Presumed portrait of François Couperin (artist unknown), used on the covers of the Dover Publications reprint volumes of his keyboard music (from Wikimedia Commons, public domain)
This past August the Erato label released a ten-CD box set of the Complete Works for Harpsichord of François Couperin. All of this music is played at the harpsichord by Olivier Baumont, who also provided a background essay for the accompanying booklet, translated from the original French into English by Stewart Spencer. Regular readers know that I have been following a similar project by harpsichordist Mark Kroll, which is being released in single-CD installments by Centaur Records. Those who have been following my articles know that, to date, only five CDs have been released (with the fifth appearing before the fourth), suggesting that Kroll is about halfway through to completion of his efforts.
The bulk of Couperin’s work consists of four volumes entitled Pièces de clavecin that collectively contain 27 ordres (suites). Baumont accounts for all of these suites in numerical order, along with the eight preludes and one allemande included as examples in Couperin’s treatise L’Art de toucher le clavecin (the art of playing the keyboard) and a siciliano that predates the publication of the first volume. In following Kroll’s work, I have cited his giving attention to selecting specific instruments for each of the ordres he records. Baumont has done the same, and he uses his booklet notes to survey the instruments he has selected without dwelling excessively on the logic behind his selections.
The ten CDs in this box set thus amount to an informed account of over 240 pieces intended to be played at the harpsichord. In terms of size, this is somewhat modest when compared with Couperin’s contemporaries. I have two “complete works” collections of the music of Johann Sebastian Bach. One of them allocates 22 CDs to the keyboard music that is not for organ, and the other has 23 CDs. However, even that achievement is dwarfed by Scott Ross’ 34-CD box set of the complete keyboard sonatas of Domenico Scarlatti. On the other hand Couperin’s motives probably differed from those of Bach and Scarlatti, both of whom may well have produced much (if not all) of their work for pedagogical purposes. Couperin was more likely motivated by the need to keep King Louis XIV entertained!

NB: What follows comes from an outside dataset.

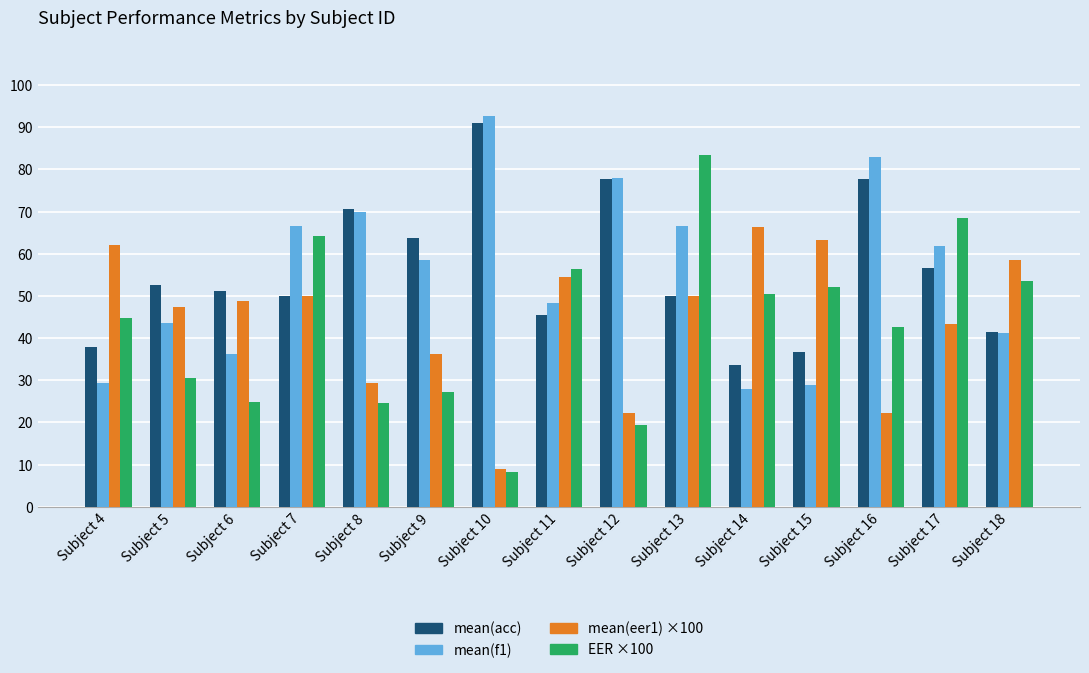

Which category has the highest value across all series?

Subject 10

My “personal history” with Couperin goes all the way back to childhood, where my first impressions were slightly distorted. My father had purchased an album of music for recorder and harpsichord. This included an arrangement of “Le rossignol-en-amour” (the nightingale in love) from the fourteenth ordre with the melody line given to the recorder (for which it was well suited). I had to wait until my graduate student days, however, before I heard any one these pieces played on harpsichord, thanks to a Musical Heritage Society album of performances by Robert Veyron-Lacroix.
By the time I was ready to start exploring this music for myself, Dover Publications had come out with their reprint of all of Couperin’s keyboard works (except for that early siciliano) edited by Johannes Brahms and Friedrich Chrysander. As might be expected, twentieth-century scholarship resulted in far more authoritative editions. Here, again, Baumont uses his notes for the booklet to inform the listener of his sources, the primary one being Heugel’s publication of the edition prepared by Kenneth Gilbert.
Nuts and bolts aside, what sorts of listening experiences does Baumont offer? Clearly, as is the case with both Bach and Scarlatti, this is not music for “marathon” listening. Indeed, I would guess that Louis XIV would not have had the patience to listen to a beginning-to-end account of all of the compositions in a single ordre. (I am reminded of Johann Nikolaus Forkel, in his biography of Bach, quoting Count Hermann Karl von Keyserling saying, “Dear Goldberg, do play me one of my variations,” suggesting that BWV 988 may never have been played beginning-to-end in Bach’s lifetime!) Thus, if ever there were a collection that might benefit from the “shuffle” feature, this would be it!
For me, however, what matters most is the clarity that Baumont brings to every one of the pieces played in this collection. Indeed, listening to his performances has motivated me to haul out my Brahms-Chrysander volumes and try to get some of those pieces under my own hands. Where my own personal thoughts are concerned, I find that one of the major challenges in working through any of these pieces concerns the interpretation of the embellishment signs. This is where Baumont’s clarity matters the most to me. When both hands are required to embellish, it is not always clear how their respective embellishments should interleave; and, now that I have Baumont available to me as a “reference resource” for any individual piece I am thinking about playing, I expect that I shall be consulting him regularly.